I am satisfied this caused Miss J an injustice. This is because she has the uncertainty of not knowing whether the panel properly considered and decided the issues she raised and if they had done so, whether the decision might have been different. In addition, she lost opportunity of having her appeal considered properly.

Notification of decision Miss J claims she was missed off the initial list for those to be sent decision letters. More than a week passed before she got it and only after chasing the School. By then, all K’s friends had received their letters two days earlier.

The Council confirmed telling Miss J the clerk had been admitted to hospital and had not completed her decision letter. It apologised, accepting it should have been more proactive identifying which letters were sent and contacting those which had not. All 26 decision letters were delayed. A decision to release the completed 25 letters was made in advance of the final one being completed, which was Miss J’s. They were issued on 27 June and Miss J’s the following day. She received hers 13 days after the hearing. Miss J sent me a copy of the email she received enclosing the decision letter which is dated 29 June.

I am satisfied the Council sent Miss J the decision letter ten school days after the hearing instead of the required five days. The Code says letters can be sent later than five days where there is good reason. While I accept the clerk could not send them out because of personal reasons, the Council should have had procedures in place to cover the possibility of a clerk becoming unavailable for whatever reason. I appreciate the problem the Council faced, and while a couple of days of delay, for example, might count as a ‘good reason’ under the Code in these circumstances, I am satisfied the remaining delay could not. This is because the Council should have had systems in place to ensure prolonged delays in this type of situation were avoided.

Finally, I note in response to my enquiries, the Council confirmed: It is reviewing the panel and clerk training to ensure clerks note when attendees join and leave hearings; It will ensure Chairs manage the time available while ensuring appellants feel able to fully present their case; and It will ensure clerks record in detail the points considered in reaching their decision.

Agreed action

I considered our guidance on remedies.

The School agreed to carry out the following action within four weeks of the final decision on this complaint, unless otherwise stated: Send Miss J a written apology for failing to: include all relevant information in the appeal documents; show the Code was fully followed for the second stage hearings in terms of the presenting officer leaving the hearing; ensure an accurate record was made of the reasons for the panel’s decision; ensure it had procedures in place to ensure avoidable delays with sending her the decision letter.

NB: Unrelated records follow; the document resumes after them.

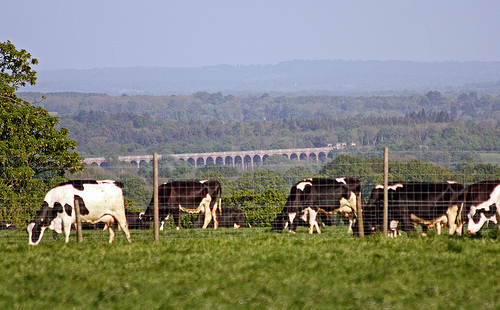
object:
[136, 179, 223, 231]
cow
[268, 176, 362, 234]
cows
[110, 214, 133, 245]
legs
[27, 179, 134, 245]
cow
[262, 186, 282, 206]
trees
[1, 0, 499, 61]
sky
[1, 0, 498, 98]
distance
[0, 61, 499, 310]
land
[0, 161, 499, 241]
fence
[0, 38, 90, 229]
tree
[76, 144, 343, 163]
highway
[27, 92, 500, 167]
distance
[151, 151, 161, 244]
poles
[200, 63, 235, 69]
mountains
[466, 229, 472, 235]
nose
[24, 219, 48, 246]
head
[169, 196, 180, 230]
leg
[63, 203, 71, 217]
spot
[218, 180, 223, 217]
tail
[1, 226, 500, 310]
field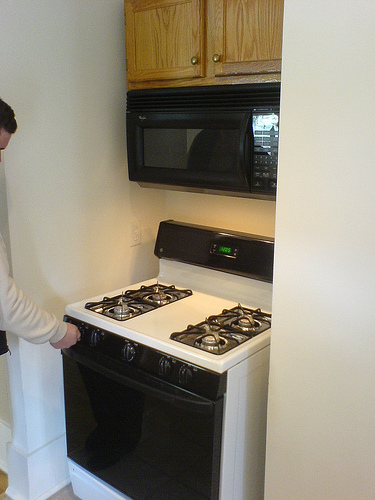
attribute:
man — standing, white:
[0, 99, 70, 499]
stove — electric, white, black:
[50, 223, 285, 499]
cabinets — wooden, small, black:
[111, 3, 290, 91]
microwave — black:
[116, 86, 282, 196]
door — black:
[61, 344, 223, 498]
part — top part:
[154, 218, 278, 284]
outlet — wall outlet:
[130, 222, 140, 245]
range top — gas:
[65, 279, 276, 375]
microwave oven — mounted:
[125, 84, 282, 200]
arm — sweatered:
[0, 241, 70, 345]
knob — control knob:
[77, 327, 84, 339]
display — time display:
[214, 242, 233, 256]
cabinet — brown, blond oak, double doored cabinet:
[126, 2, 284, 84]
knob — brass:
[190, 56, 197, 66]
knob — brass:
[212, 54, 224, 64]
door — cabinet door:
[122, 1, 207, 83]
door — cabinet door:
[213, 3, 281, 75]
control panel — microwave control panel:
[252, 113, 277, 197]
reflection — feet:
[88, 437, 135, 467]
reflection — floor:
[77, 405, 215, 495]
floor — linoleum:
[44, 484, 77, 498]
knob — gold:
[190, 57, 202, 66]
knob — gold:
[210, 55, 222, 63]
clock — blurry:
[217, 242, 231, 254]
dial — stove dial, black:
[122, 344, 136, 360]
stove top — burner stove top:
[67, 274, 272, 358]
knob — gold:
[190, 59, 195, 64]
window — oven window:
[65, 350, 227, 498]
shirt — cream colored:
[0, 255, 69, 344]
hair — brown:
[0, 96, 18, 132]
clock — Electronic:
[216, 246, 233, 254]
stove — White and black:
[64, 219, 271, 498]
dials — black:
[110, 340, 164, 374]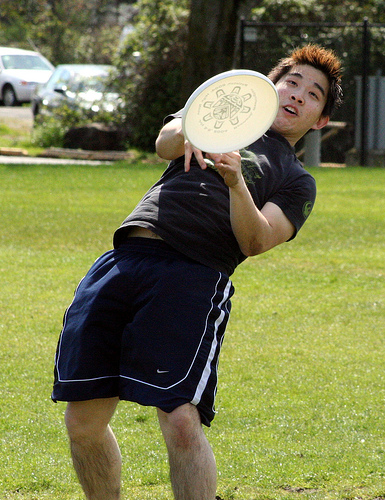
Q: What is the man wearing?
A: The man is wearing a tshirt.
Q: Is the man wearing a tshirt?
A: Yes, the man is wearing a tshirt.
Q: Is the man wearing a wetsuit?
A: No, the man is wearing a tshirt.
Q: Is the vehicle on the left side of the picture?
A: Yes, the vehicle is on the left of the image.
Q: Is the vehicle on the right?
A: No, the vehicle is on the left of the image.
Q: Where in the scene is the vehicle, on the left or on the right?
A: The vehicle is on the left of the image.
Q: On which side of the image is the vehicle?
A: The vehicle is on the left of the image.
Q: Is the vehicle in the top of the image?
A: Yes, the vehicle is in the top of the image.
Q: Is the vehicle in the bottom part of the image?
A: No, the vehicle is in the top of the image.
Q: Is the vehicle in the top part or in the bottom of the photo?
A: The vehicle is in the top of the image.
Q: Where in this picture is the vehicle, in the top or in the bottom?
A: The vehicle is in the top of the image.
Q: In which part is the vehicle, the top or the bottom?
A: The vehicle is in the top of the image.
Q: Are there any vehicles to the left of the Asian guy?
A: Yes, there is a vehicle to the left of the guy.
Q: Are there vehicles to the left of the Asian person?
A: Yes, there is a vehicle to the left of the guy.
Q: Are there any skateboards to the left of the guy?
A: No, there is a vehicle to the left of the guy.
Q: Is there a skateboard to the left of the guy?
A: No, there is a vehicle to the left of the guy.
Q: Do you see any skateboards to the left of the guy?
A: No, there is a vehicle to the left of the guy.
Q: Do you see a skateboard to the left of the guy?
A: No, there is a vehicle to the left of the guy.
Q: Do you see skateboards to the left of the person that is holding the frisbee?
A: No, there is a vehicle to the left of the guy.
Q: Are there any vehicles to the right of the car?
A: No, the vehicle is to the left of the car.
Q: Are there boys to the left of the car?
A: No, there is a vehicle to the left of the car.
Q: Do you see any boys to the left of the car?
A: No, there is a vehicle to the left of the car.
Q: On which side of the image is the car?
A: The car is on the left of the image.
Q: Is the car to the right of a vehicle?
A: Yes, the car is to the right of a vehicle.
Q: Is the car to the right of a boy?
A: No, the car is to the right of a vehicle.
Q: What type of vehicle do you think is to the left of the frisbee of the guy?
A: The vehicle is a car.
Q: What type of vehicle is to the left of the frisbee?
A: The vehicle is a car.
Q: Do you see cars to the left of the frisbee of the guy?
A: Yes, there is a car to the left of the frisbee.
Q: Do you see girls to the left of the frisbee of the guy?
A: No, there is a car to the left of the frisbee.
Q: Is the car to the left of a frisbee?
A: Yes, the car is to the left of a frisbee.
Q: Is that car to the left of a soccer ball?
A: No, the car is to the left of a frisbee.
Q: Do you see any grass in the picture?
A: Yes, there is grass.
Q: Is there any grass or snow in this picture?
A: Yes, there is grass.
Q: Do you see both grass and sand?
A: No, there is grass but no sand.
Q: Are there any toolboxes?
A: No, there are no toolboxes.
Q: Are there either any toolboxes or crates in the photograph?
A: No, there are no toolboxes or crates.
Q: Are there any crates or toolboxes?
A: No, there are no toolboxes or crates.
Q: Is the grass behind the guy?
A: Yes, the grass is behind the guy.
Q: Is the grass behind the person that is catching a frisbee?
A: Yes, the grass is behind the guy.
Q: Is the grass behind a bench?
A: No, the grass is behind the guy.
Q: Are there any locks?
A: No, there are no locks.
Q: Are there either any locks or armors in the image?
A: No, there are no locks or armors.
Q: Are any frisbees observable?
A: Yes, there is a frisbee.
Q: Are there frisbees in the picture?
A: Yes, there is a frisbee.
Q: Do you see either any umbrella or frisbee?
A: Yes, there is a frisbee.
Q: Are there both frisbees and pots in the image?
A: No, there is a frisbee but no pots.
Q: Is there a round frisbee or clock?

Arrange for a rehearing of her appeal with a new appeal panel without delay.

Provide evidence of the steps taken to ensure clerks record, when presenting officers enter and leave hearings either virtually or physically, to show compliance with the Admission Appeals Code of Practice.

Remind clerks and appeal panel members of the need to give, and record, reasons as required under the Admission Appeals Code of Practice during the stage 2 hearing.

Ensure there are procedures in place to avoid delays with the sending of decision letters to appellants.

Final decision

I found fault by the School on Miss J’s complaint. The agreed action remedies the injustice caused.